EXERCISE: Could you filter the records below down to the lines that include the word "logic"?
══════════════════════════════
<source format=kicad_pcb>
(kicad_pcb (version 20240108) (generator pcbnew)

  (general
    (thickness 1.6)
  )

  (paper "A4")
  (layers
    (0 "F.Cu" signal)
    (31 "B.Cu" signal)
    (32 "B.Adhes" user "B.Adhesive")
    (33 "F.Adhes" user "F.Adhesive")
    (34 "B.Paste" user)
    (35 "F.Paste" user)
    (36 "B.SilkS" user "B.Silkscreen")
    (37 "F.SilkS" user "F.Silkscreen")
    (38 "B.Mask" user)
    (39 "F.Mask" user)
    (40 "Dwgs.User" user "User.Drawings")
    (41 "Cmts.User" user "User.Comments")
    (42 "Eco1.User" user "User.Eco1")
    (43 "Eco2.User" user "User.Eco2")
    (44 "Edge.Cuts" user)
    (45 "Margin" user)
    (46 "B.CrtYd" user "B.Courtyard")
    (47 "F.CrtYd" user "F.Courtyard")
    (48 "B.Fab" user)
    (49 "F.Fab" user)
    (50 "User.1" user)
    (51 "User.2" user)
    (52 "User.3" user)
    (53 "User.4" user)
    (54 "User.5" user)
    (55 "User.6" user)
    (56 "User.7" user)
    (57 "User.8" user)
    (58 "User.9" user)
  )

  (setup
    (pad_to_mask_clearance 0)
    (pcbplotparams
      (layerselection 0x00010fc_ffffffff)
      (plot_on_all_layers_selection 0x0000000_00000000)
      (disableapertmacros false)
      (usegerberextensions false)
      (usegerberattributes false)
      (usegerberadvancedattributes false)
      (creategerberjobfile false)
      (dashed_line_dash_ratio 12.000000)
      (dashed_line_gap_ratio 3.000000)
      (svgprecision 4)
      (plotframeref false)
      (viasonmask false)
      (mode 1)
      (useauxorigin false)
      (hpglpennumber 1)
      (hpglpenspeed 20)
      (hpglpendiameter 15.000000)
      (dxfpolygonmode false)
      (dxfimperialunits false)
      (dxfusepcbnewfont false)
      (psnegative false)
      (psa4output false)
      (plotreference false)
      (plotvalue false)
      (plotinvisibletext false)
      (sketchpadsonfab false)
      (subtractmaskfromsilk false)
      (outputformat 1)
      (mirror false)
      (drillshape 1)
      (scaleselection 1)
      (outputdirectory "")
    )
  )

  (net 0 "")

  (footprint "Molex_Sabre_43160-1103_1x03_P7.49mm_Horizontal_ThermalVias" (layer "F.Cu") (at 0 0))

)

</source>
══════════════════════════════
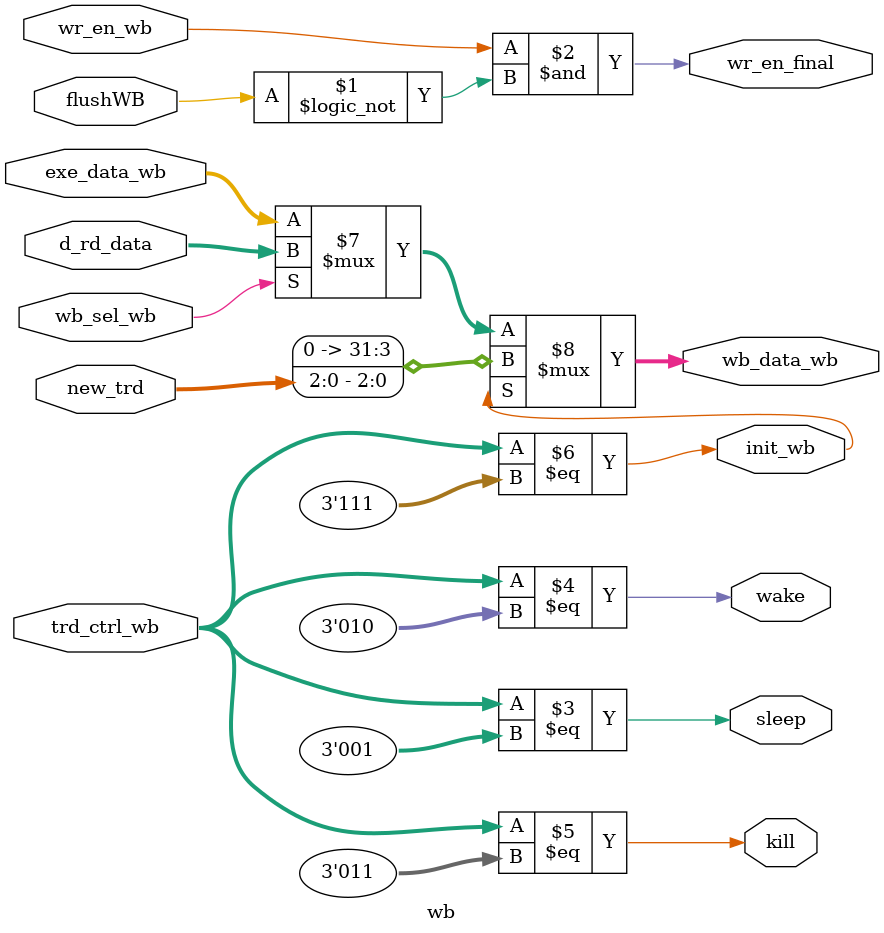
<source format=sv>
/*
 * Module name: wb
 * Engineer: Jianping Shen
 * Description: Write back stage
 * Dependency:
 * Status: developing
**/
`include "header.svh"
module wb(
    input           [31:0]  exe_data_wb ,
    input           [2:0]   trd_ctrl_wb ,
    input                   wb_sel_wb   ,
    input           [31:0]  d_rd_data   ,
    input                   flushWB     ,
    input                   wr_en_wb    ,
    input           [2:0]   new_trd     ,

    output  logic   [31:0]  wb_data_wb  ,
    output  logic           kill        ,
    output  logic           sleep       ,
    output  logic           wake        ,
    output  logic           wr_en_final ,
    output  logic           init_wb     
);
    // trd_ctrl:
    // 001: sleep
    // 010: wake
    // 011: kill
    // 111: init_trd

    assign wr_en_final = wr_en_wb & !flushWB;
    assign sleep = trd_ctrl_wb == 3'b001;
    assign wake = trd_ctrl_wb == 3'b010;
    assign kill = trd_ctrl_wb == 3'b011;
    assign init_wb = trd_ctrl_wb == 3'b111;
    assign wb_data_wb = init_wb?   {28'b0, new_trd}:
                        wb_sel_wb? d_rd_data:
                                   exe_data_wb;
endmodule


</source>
══════════════════════════════
YOUR SOLUTION:
    output  logic   [31:0]  wb_data_wb  ,
    output  logic           kill        ,
    output  logic           sleep       ,
    output  logic           wake        ,
    output  logic           wr_en_final ,
    output  logic           init_wb     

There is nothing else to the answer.